Mais sans entrer dans des considérations de services payants ou non, une petite question: qui, parmi nous, prend la peine ou le temps, lorsqu’il est confronté à un message annonçant la présence de cookies, de cliquer sur le petit bouton “Non. Donnez-moi plus d’informations” (à condition qu’il existe) ou de lire la politique de confidentialité du site ou du prestataire de services?

Conclusion?

“Le vrai débat est de déterminer comment en arriver à une vraie conversation positive avec les entreprises technologiques pour les responsabiliser. Pour leur expliquer qu’on veut éviter des pratiques telles que l’installation de cookies de tiers. Pour encourager Google Chrome à créer des filtres pour la publicité non désirée…”

Sébastien Deletaille: “On dit que la publicité ciblée, c’est abominable parce qu’on est influencé. Le fait est que le marketing existait bien avant la publicité ciblée. Pensez à la petite musique d’ambiance dans les magasins, qui est un instrument d’influence d’achat. On ne se plaint pas de cette influence-là. Alors, oui, on est influencé mais nous devons aussi accepter d’être influencé avec de l’information pertinente.”
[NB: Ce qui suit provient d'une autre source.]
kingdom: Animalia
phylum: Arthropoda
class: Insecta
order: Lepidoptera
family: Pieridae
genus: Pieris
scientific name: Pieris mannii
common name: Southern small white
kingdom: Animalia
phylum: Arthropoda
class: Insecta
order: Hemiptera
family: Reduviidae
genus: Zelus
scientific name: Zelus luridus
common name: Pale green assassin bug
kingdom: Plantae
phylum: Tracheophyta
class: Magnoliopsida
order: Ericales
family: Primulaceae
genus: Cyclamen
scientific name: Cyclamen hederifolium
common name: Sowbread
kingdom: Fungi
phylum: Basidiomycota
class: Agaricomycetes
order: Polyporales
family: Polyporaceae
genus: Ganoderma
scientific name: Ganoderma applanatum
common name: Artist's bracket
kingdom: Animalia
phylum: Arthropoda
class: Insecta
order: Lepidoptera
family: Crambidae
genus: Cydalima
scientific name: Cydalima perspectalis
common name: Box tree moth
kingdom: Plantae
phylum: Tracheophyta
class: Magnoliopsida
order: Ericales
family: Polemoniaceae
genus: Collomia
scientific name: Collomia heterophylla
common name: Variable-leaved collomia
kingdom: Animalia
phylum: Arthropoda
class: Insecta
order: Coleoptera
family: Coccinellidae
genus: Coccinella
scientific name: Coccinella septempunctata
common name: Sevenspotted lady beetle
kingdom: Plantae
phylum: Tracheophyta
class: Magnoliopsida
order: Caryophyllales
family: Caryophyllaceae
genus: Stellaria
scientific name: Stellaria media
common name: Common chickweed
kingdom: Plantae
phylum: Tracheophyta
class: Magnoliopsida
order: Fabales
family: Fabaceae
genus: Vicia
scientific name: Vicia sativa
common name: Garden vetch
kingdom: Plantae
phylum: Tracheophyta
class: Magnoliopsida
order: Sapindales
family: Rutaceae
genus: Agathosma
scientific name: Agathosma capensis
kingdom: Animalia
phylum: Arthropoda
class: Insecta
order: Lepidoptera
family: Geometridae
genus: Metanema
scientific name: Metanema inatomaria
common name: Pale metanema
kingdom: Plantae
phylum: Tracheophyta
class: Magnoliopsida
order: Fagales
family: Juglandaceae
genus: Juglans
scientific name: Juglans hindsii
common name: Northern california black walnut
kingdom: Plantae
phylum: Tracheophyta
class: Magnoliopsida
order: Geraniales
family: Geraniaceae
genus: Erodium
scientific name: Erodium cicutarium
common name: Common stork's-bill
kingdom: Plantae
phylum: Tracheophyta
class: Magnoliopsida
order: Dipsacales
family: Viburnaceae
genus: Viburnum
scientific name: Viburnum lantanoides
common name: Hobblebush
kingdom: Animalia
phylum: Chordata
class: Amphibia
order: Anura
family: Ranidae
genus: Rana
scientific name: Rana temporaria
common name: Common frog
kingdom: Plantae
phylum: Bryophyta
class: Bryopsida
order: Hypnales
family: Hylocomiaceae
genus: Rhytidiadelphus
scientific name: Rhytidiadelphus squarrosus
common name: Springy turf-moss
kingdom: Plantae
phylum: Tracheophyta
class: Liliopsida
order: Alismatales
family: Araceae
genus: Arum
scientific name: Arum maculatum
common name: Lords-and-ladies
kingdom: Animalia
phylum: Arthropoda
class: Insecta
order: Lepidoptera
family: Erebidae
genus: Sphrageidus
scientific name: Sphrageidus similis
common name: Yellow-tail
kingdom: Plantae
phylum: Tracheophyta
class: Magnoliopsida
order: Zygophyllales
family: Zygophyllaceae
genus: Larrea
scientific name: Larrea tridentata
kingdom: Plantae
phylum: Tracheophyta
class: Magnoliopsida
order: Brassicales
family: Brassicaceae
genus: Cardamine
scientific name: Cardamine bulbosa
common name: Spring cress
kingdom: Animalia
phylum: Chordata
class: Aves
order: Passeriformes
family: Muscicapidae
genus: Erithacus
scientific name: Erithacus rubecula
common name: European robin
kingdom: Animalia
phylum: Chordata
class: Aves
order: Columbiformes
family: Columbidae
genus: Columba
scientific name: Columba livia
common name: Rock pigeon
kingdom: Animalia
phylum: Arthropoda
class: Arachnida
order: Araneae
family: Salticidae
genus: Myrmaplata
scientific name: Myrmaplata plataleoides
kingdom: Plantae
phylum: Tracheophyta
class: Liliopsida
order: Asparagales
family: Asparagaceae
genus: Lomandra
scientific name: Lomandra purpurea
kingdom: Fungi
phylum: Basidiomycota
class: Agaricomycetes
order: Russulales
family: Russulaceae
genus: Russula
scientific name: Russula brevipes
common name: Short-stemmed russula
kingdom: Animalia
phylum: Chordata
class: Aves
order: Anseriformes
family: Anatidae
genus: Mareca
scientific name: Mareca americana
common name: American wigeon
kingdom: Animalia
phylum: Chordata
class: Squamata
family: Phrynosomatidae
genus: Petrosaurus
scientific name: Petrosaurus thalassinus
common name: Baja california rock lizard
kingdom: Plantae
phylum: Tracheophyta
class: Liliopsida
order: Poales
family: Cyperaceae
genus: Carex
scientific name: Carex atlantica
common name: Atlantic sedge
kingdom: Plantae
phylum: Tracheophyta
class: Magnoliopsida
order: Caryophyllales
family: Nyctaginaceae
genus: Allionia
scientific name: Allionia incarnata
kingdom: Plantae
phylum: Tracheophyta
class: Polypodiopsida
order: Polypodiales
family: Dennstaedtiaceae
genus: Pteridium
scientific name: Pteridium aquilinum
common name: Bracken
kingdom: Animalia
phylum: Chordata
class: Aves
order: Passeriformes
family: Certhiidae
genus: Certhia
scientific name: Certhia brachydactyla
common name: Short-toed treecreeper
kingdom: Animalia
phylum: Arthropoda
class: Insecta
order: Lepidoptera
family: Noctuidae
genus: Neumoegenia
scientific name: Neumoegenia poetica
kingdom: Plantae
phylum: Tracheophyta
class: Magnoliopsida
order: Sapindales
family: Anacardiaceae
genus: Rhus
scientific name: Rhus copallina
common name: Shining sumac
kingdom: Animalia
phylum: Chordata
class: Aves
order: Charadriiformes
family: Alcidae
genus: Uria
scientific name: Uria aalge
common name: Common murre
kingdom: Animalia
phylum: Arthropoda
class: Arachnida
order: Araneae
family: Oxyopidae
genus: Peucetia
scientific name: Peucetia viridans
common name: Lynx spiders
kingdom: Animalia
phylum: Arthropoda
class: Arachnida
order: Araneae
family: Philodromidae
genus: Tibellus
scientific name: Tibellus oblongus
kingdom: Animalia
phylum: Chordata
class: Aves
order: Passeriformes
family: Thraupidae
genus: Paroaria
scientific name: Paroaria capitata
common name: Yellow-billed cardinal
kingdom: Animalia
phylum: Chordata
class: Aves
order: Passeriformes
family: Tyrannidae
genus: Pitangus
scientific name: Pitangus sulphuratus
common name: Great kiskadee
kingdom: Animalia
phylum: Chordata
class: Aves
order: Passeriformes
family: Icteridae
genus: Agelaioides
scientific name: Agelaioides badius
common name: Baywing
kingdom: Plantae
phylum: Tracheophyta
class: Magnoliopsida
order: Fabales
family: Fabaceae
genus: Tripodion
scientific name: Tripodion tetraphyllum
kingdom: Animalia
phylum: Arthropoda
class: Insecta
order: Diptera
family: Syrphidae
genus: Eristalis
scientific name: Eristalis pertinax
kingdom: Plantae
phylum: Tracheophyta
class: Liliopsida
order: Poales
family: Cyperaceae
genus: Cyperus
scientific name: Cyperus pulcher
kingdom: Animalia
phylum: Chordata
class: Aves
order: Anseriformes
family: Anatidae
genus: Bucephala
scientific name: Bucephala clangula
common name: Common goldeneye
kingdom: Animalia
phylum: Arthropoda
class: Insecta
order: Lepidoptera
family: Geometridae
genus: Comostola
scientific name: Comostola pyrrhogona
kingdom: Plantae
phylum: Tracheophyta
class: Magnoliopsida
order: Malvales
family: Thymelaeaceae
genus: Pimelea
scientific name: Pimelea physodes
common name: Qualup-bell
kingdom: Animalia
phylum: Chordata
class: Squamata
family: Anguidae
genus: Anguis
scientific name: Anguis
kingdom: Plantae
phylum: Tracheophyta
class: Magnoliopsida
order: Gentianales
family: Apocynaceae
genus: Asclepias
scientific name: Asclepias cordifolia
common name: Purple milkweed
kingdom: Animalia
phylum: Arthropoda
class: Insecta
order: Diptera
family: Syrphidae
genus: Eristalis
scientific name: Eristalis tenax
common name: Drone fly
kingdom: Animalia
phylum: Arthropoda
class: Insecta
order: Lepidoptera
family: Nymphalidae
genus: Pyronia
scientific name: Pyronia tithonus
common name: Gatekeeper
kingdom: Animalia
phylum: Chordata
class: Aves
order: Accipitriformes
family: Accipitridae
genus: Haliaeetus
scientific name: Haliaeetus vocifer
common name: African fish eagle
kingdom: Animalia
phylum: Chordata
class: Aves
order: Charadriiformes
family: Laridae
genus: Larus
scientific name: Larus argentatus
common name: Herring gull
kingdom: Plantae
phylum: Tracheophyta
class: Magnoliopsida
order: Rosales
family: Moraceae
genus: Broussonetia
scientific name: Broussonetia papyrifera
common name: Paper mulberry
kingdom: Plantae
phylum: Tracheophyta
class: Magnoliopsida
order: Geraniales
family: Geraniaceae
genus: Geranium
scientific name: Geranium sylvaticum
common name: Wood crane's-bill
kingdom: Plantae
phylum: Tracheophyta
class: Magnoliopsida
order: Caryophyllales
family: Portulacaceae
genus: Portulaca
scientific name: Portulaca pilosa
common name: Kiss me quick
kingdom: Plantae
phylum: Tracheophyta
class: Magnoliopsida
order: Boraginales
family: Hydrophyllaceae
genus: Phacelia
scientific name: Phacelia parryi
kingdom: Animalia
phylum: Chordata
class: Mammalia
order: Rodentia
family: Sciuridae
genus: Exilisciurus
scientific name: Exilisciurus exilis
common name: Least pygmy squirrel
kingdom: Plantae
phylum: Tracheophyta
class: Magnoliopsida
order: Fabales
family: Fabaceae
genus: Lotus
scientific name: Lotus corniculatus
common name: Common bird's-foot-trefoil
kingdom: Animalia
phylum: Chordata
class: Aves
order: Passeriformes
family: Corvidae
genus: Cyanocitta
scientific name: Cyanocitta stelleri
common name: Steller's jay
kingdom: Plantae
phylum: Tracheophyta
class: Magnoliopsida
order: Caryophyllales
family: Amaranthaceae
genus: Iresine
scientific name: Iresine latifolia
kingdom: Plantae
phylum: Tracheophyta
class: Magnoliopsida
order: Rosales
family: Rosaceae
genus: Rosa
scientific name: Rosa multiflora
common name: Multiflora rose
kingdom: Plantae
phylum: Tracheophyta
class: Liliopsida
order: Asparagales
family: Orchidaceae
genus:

“Je reste un éternel optimiste. Je crois qu’il est possible de créer un cadre régulatoire et technologique où on met en avant les applications qui sont bonnes pour l’individu et pour la société et où on apprend de cette dynamique pour limiter, exclure, interdire les applications négatives.

Peut-être me taxera-t-on souvent de naïf technologique ou d’éternel optimiste, j’accepterai d’être l’optimiste dans la salle. J’ai simplement envie que les gens qui sont sceptiques ou lanceurs d’alerte ne tiennent pas des argumentaires populistes.”